CareerCup

This might not be efficient solution.

1. Insert the first node into the queue.
2. When inserting the child nodes of the first node check whether the element is in the queue.
if(present)
a. Insert left/right child of the node which is duplicate
else
Just traverse the tree

This solution does not ensure that duplicates are removed. We need to maintain a set of seen values throughout the traversal process. A hashtable comes to mind but it might be an overkill. If the set of values is finite like letters , we could use an array.

how can both left and right children of the deleted node be linked to its parent? if all duplicated nodes are either leaves or have only one child, then the problem is relatively easier.

Otherwise, I think we need to build a new tree from scratch. Traverse the old tree and keep inserting nodes into the new tree as long as they are not a duplicate. Duplicates can be checked by a hash map on node values.

we can create a queue of linklist in which we store the data value and pointer of tree while traversing the tree by any method, like preorder or inorder. then, while inserting new node we can check in queue whether this data value is already present in queue or not. if yeas, call delete(node *H) function, which delete the node.

we can create a queue of linklist in which we store the data value and pointer of tree while traversing the tree by any method, like preorder or inorder. then, while inserting new node we can check in queue whether this data value is already present in queue or not. if yeas, call delete(node *H) function, which delete the node.

Traversal the tree level by level using queue

begin with root
1) check if left child equal to current item
1.1) if yes, delete left child and goto 1)
1.2) if no, push left child into the queue
2) same with right child
3) queue empty?
3.1) yes - exit, job is done
3.2) no - get net item from queue and goto 1)

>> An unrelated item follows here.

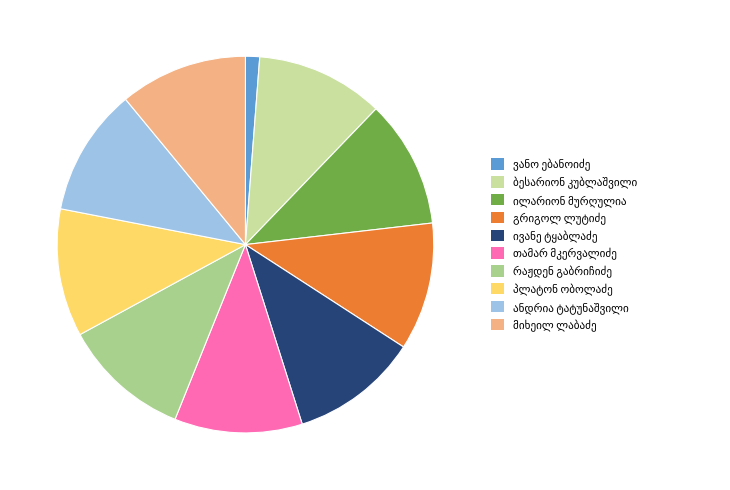

How many slices are in this pie chart?

10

instead of hash tables, etc. build a new binary tree with duplicates removed (check at insert) It looks like there is no structure to the keys of the binary tree node, so it shouldn't matter.

we can traverse the tree in BFS manner. and simultaneously maintain an array of keys (of binary tree). for every key we can check if it is there in array we can retain it , otherwise we can delete the key.

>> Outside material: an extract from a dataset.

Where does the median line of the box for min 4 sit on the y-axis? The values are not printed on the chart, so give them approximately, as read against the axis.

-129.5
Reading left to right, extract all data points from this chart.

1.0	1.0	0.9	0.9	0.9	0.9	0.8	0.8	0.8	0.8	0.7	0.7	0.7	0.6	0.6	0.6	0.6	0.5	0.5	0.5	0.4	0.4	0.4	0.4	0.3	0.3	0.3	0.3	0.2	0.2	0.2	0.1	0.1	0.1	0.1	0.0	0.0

space complexity : o(n) for array & o(n) for queue used(as in BFS)
time complexity : o(n2) : as for each key we have to check in array whether it is presnt or not.


correct me if i m wrong..
and suggest for better solution.

Wht if there are 2 child of a duplicate node.

Just a stupid query
Why cant we use hash table?
We can have a hash table of alphabets
We can traverse the tree in BFS or DFS and put all the alphabets as they come in the hash table. If a duplicate appears it we can delete it.
Now complexity will be O(N) for traversing the tree and for each node Hash table will take O(1) time. So overall complexity we get is O(N)

Please correct me if m wrng

not add them to begin with:-)